To naprawdę ciekawe pytanie. W ramach projektu MIT Initiative on the Digital Economy, którym kieruję, i w należącej do niego pracowni Social Analytics Lab przeprowadziliśmy przez lata mnóstwo badań na temat oddziaływania w mediach społecznościowych. Opublikowaliśmy je między innymi w czasopismach „Science” i „Proceedings of the National Academy of Sciences”. Badania te pokazują, że istnieją różnice między ludźmi, wywierającymi wpływ, i tymi, którzy są na niego podatni. Ci pierwsi zazwyczaj nie poddają się cudzemu oddziaływaniu. Ponadto osoby, które wywierają wpływ na innych oraz mają oddziałujących znajomych, są zazwyczaj bardziej sugestywne niż influencerzy otaczający się ludźmi, którzy nie oddziałują na innych.

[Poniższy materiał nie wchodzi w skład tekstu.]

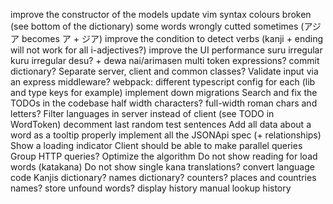 improve the constructor of the models
update vim syntax colours broken (see bottom of the dictionary)
some words wrongly cutted sometimes (アジア becomes ア + ジア)
improve the condition to detect verbs (kanji + ending will not work for all i-adjectives?)
improve the UI performance
suru irregular
kuru irregular
desu? + dewa nai/arimasen
multi token expressions?
commit dictionary?
Separate server, client and common classes?
Validate input via an express middleware?
webpack: different typescript config for each (lib and type keys for example)
implement down migrations
Search and fix the TODOs in the codebase
half width characters? full-width roman chars and letters?
Filter languages in server instead of client (see TODO in WordToken)
decomment last random test sentences
Add all data about a word as a tooltip
properly implement all the JSONApi spec (+ relationships)
Show a loading indicator
Client should be able to make parallel queries
Group HTTP queries?
Optimize the algorithm
Do not show reading for load words (katakana)
Do not show single kana translations?
convert language code
Kanjis dictionary?
names dictionary?
counters?
places and countries names?
store unfound words?
display history
manual lookup history
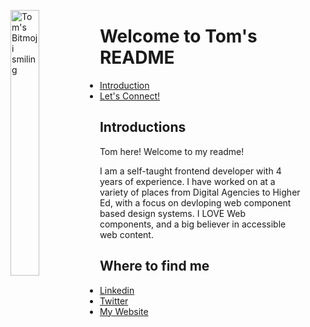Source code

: <figure>
    <a href="https://tomvar.dev" target="_blank" title="Tom's Portfolio and Resume Website">
      <img width="33%" align="left" src="https://sdk.bitmoji.com/render/panel/20048676-99101286108_5-s5-v1.png?transparent=1&palette=1&scale=2" alt="Tom's Bitmoji smiling"/>
    </a>
</figure>
<div>
<h1>Welcome to Tom's README</h1>
  <ul>
    <li><a href="#introduction">Introduction<a/></li>
    <li><a href="#connect">Let's Connect!<a/></li>
      
  </ul>
  <h2 id="introduction">Introductions</h2>
  <p>Tom here! Welcome to my readme!</p>
  <p>I am a self-taught frontend developer with 4 years of experience. I have worked on at a variety of places from Digital Agencies to Higher Ed, with a focus on devloping web component based design systems. I LOVE Web components, and a big believer in accessible web content.</p>
  

  <h2 id="connect">Where to find me</h2>
  
  <ul>
    <li><a href="https://www.linkedin.com/in/shiju-tom-varughese/" target="_blank" title="Tom's linkedin profile">Linkedin<a/></li>
    <li><a href="https://www.twitter.com/tomsshow" target="_blank" title="Tom's twitter profile">Twitter<a/></li>
    <li><a href="https://tomvar.dev" target="_blank" title="Tom's Portfolio and Resume Website">My Website<a/></li>
  </ul>
</div>
<!--
  <figure>
    <img width="33%" align="left"  src="https://media.giphy.com/media/2A29ghC2SEWYIYXGKt/giphy.gif"/>
  </figure>
**tomsshow/tomsshow** is a ✨ _special_ ✨ repository because its `README.md` (this file) appears on your GitHub profile.

Here are some ideas to get you started:

- 🔭 I’m currently working on ...
- 🌱 I’m currently learning ...
- 👯 I’m looking to collaborate on ...
- 🤔 I’m looking for help with ...
- 💬 Ask me about ...
- 📫 How to reach me: ...
- 😄 Pronouns: ...
- ⚡ Fun fact: ...
-->
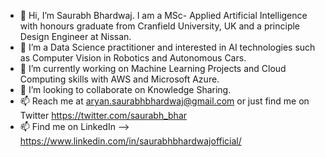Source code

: - 👋 Hi, I’m Saurabh Bhardwaj. I am a MSc- Applied Artificial Intelligence with honours graduate from Cranfield University, UK and a principle Design Engineer at Nissan.
- 👀 I’m a Data Science practitioner and interested in AI technologies such as Computer Vision in Robotics and Autonomous Cars.
- 🌱 I’m currently working on Machine Learning Projects and Cloud Computing skills with AWS and Microsoft Azure.
- 💞️ I’m looking to collaborate on Knowledge Sharing.
- 📫 Reach me at aryan.saurabhbhardwaj@gmail.com or just find me on Twitter https://twitter.com/saurabh_bhar
- 📫 Find me on LinkedIn --> https://www.linkedin.com/in/saurabhbhardwajofficial/

<!---
Bhardwaj-Saurabh/Bhardwaj-Saurabh is a ✨ special ✨ repository because its `README.md` (this file) appears on your GitHub profile.
You can click the Preview link to take a look at your changes.
--->
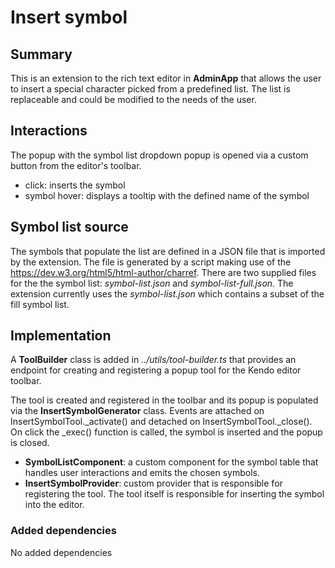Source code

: # Insert symbol
## Summary
This is an extension to the rich text editor in **AdminApp** that allows the user to insert a special character picked from a predefined list. The list is replaceable and could be modified to the needs of the user.

## Interactions
The popup with the symbol list dropdown popup is opened via a custom button from the editor's toolbar.
- click: inserts the symbol
- symbol hover: displays a tooltip with the defined name of the symbol

## Symbol list source
The symbols that populate the list are defined in a JSON file that is imported by the extension. The file is generated by a script making use of the https://dev.w3.org/html5/html-author/charref. There are two supplied files for the the symbol list: _symbol-list.json_ and _symbol-list-full.json_. The extension currently uses the _symbol-list.json_ which contains a subset of the fill symbol list.

## Implementation
A **ToolBuilder** class is added in _../utils/tool-builder.ts_ that provides an endpoint for creating and registering a popup tool for the Kendo editor toolbar.

The tool is created and registered in the toolbar and its popup is populated via the **InsertSymbolGenerator** class. Events are attached on InsertSymbolTool._activate() and detached on InsertSymbolTool._close(). On click the _exec() function is called, the symbol is inserted and the popup is closed.

- **SymbolListComponent**: a custom component for the symbol table that handles user interactions and emits the chosen symbols.
- **InsertSymbolProvider**: custom provider that is responsible for registering the tool. The tool itself is responsible for inserting the symbol into the editor.

### Added dependencies
No added dependencies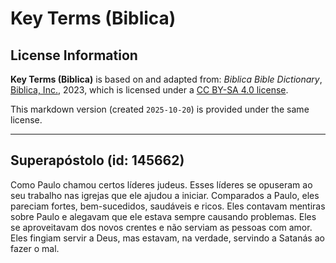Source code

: # Key Terms (Biblica)

## License Information

**Key Terms (Biblica)** is based on and adapted from: _Biblica Bible Dictionary_, [Biblica, Inc.](https://www.biblica.com/), 2023, which is licensed under a [CC BY-SA 4.0 license](https://creativecommons.org/licenses/by-sa/4.0/legalcode.en).

This markdown version (created `2025-10-20`) is provided under the same license.



--------------------------------

## Superapóstolo (id: 145662)

Como Paulo chamou certos líderes judeus. Esses líderes se opuseram ao seu trabalho nas igrejas que ele ajudou a iniciar. Comparados a Paulo, eles pareciam fortes, bem\-sucedidos, saudáveis e ricos. Eles contavam mentiras sobre Paulo e alegavam que ele estava sempre causando problemas. Eles se aproveitavam dos novos crentes e não serviam as pessoas com amor. Eles fingiam servir a Deus, mas estavam, na verdade, servindo a Satanás ao fazer o mal.


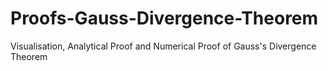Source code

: # Proofs-Gauss-Divergence-Theorem
Visualisation, Analytical Proof and Numerical Proof of Gauss's Divergence Theorem
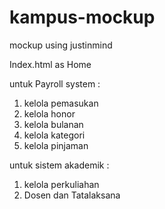 # kampus-mockup
mockup using justinmind

Index.html as Home

untuk Payroll system :
1. kelola pemasukan
2. kelola honor
3. kelola bulanan
4. kelola kategori
5. kelola pinjaman


untuk sistem akademik :
1. kelola perkuliahan
2. Dosen dan Tatalaksana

Czy influencerzy mają „termin ważności”?
Niektórzy influencerzy znikają tak szybko, jak się pojawili, natomiast inni z niezwykłą konsekwencją utrzymują swoją pozycję przez lata. Gdybym miał wskazać jedną różnicę między tymi dwiema grupami, jest nią charakterystyczna dla wieloletnich influencerów umiejętność zachowywania relewantności i dostosowywania się do zmieniających się czasów.

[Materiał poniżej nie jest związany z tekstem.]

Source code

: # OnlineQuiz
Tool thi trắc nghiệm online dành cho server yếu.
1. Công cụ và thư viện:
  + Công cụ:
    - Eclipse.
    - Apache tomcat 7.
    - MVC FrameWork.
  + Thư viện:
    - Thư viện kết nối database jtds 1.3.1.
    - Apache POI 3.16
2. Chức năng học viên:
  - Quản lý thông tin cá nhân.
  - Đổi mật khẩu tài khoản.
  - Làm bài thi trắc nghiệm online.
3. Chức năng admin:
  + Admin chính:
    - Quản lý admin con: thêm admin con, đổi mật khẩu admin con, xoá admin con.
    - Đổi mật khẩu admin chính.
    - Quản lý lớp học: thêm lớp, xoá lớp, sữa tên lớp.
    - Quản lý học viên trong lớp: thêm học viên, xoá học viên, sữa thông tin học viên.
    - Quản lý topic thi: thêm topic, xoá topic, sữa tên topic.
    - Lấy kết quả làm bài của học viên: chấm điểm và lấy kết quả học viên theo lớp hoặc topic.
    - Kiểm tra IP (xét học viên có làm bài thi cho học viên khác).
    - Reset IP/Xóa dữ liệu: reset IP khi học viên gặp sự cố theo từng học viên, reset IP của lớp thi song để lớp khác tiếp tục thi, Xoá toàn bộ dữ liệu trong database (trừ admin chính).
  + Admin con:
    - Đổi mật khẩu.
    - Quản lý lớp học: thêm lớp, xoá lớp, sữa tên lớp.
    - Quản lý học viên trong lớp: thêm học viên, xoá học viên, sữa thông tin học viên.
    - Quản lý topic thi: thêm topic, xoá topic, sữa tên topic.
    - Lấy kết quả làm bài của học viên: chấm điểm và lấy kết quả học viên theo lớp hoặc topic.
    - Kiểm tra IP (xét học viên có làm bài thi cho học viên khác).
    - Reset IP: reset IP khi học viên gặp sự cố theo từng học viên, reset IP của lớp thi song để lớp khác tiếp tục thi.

Myślę, że to lekcja dla nas wszystkich. Firmy muszą zachowywać relewantność. To samo dotyczy opiniotwórców i innowatorów czy instytucji edukacyjnych. W ciągu pięciu miesięcy przeszliśmy ze świata sprzed pandemii COVID do świata po pandemii i wszystko jest teraz inne. Najlepiej dostosowują się ludzie, którzy uczą się przez działanie i działają przez uczenie się.